Aufgabe 1 → Überarbeite den Text über Peter Weiss von "Der Schriftsteller, Maler" bis "mit Brotarbeit durchzuschlagen.", beide Stellen eingeschlossen, und setze dabei "Wien" an die Stelle von "Prag".

──────────────────────────────

Der Schriftsteller, Maler und Filmemacher Peter Weiss wird am 8. November 1916 in Nowawes bei Berlin geboren. Wegen seiner jüdischen Abstammung muss er 1934 Deutschland verlassen. Vor der Auswanderung stirbt seine Schwester Margit nach einem Verkehrsunfall. Weiss geht zunächst mit seinen Eltern und Geschwistern nach England, dann in die Tschechoslowakei, nach Warnsdorf. Er schreibt, malt, Hesse wird für ihn wichtig, nach einem Besuch bei diesem in Montagnola geht er nach Prag auf die Kunstakademie. 1939 folgt er den Eltern, die nach der Besetzung des Sudetenlandes nach Schweden emigriert sind. Nun "ganz ins Exil" verschlagen, beginnt der schwierige Prozess der Ablösung von den Eltern, der Versuch, sich als Maler zu behaupten, die Notwendigkeit, sich mit Brotarbeit durchzuschlagen.

──────────────────────────────

Aufgabe 2 → Wandle die Einträge vom Anfang bis einschließlich der Zeile mit "order: Brassicales" in eine nummerierte Liste um und lass Leerzeilen weg.

Einträge →
──────────────────────────────

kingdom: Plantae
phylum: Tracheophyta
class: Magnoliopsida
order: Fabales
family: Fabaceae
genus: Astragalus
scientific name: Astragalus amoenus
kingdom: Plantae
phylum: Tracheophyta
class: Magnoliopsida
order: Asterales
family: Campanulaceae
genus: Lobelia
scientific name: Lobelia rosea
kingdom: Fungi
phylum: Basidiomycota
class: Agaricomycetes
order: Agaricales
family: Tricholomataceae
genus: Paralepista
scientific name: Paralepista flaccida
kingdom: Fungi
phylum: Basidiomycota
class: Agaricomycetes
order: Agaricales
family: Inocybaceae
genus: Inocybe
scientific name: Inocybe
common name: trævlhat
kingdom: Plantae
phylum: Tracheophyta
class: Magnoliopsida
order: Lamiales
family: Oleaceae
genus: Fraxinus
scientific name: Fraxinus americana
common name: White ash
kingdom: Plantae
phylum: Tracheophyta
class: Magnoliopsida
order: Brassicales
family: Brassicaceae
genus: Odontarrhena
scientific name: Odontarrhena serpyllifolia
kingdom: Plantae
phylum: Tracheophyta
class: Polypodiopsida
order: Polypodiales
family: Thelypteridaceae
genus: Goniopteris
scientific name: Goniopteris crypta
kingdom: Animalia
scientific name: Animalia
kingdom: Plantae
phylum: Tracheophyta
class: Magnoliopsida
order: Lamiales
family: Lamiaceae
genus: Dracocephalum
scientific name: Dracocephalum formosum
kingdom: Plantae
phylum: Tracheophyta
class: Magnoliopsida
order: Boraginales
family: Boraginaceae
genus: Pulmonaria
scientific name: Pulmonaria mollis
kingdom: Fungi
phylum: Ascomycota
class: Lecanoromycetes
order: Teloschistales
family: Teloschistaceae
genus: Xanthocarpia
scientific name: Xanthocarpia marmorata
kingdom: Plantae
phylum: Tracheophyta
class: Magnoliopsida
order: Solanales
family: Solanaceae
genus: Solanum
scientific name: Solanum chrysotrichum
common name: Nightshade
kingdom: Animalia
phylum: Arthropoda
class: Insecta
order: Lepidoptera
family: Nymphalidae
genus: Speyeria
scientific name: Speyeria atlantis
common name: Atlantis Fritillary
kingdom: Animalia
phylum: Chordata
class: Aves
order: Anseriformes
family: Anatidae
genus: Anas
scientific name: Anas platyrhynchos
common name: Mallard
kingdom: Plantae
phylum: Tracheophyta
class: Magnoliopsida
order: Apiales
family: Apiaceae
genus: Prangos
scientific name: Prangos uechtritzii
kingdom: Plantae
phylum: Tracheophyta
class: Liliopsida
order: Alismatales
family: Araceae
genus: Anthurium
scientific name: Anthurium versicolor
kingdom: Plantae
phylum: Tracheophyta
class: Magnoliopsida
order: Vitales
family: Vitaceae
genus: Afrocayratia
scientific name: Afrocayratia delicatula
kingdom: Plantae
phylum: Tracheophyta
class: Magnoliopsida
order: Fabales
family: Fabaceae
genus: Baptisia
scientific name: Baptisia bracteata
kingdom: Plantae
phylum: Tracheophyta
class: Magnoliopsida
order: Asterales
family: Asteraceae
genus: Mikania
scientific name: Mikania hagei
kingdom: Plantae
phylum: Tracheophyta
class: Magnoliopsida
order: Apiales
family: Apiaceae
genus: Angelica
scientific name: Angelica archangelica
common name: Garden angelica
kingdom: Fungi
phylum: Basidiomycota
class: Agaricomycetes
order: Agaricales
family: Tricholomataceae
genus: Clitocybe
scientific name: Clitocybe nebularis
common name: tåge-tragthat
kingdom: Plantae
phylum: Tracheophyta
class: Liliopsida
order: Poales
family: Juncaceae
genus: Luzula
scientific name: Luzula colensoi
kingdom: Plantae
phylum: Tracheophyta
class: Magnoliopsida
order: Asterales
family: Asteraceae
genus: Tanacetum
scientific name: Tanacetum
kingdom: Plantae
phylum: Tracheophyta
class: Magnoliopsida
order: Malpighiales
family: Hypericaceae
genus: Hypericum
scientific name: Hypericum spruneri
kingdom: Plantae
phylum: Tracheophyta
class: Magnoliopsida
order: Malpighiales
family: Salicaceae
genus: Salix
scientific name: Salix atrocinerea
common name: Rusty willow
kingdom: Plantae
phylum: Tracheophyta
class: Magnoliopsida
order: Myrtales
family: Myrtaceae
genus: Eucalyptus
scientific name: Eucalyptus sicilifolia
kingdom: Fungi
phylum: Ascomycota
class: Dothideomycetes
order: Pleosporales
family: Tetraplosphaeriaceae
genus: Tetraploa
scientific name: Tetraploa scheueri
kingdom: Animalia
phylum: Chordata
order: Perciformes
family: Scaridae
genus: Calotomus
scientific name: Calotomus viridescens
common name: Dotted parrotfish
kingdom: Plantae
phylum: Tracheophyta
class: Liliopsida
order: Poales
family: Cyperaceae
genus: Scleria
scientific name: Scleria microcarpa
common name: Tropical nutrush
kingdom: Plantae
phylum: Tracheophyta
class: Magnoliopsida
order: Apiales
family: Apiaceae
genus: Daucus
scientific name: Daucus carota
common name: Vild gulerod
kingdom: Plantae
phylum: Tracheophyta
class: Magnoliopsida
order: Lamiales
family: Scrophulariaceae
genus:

──────────────────────────────

Antwort 1 →
Der Schriftsteller, Maler und Filmemacher Peter Weiss wird am 8. November 1916 in Nowawes bei Berlin geboren. Wegen seiner jüdischen Abstammung muss er 1934 Deutschland verlassen. Vor der Auswanderung stirbt seine Schwester Margit nach einem Verkehrsunfall. Weiss geht zunächst mit seinen Eltern und Geschwistern nach England, dann in die Tschechoslowakei, nach Warnsdorf. Er schreibt, malt, Hesse wird für ihn wichtig, nach einem Besuch bei diesem in Montagnola geht er nach Wien auf die Kunstakademie. 1939 folgt er den Eltern, die nach der Besetzung des Sudetenlandes nach Schweden emigriert sind. Nun "ganz ins Exil" verschlagen, beginnt der schwierige Prozess der Ablösung von den Eltern, der Versuch, sich als Maler zu behaupten, die Notwendigkeit, sich mit Brotarbeit durchzuschlagen.

Antwort 2 →
1. kingdom: Plantae
2. phylum: Tracheophyta
3. class: Magnoliopsida
4. order: Fabales
5. family: Fabaceae
6. genus: Astragalus
7. scientific name: Astragalus amoenus
8. kingdom: Plantae
9. phylum: Tracheophyta
10. class: Magnoliopsida
11. order: Asterales
12. family: Campanulaceae
13. genus: Lobelia
14. scientific name: Lobelia rosea
15. kingdom: Fungi
16. phylum: Basidiomycota
17. class: Agaricomycetes
18. order: Agaricales
19. family: Tricholomataceae
20. genus: Paralepista
21. scientific name: Paralepista flaccida
22. kingdom: Fungi
23. phylum: Basidiomycota
24. class: Agaricomycetes
25. order: Agaricales
26. family: Inocybaceae
27. genus: Inocybe
28. scientific name: Inocybe
29. common name: trævlhat
30. kingdom: Plantae
31. phylum: Tracheophyta
32. class: Magnoliopsida
33. order: Lamiales
34. family: Oleaceae
35. genus: Fraxinus
36. scientific name: Fraxinus americana
37. common name: White ash
38. kingdom: Plantae
39. phylum: Tracheophyta
40. class: Magnoliopsida
41. order: Brassicales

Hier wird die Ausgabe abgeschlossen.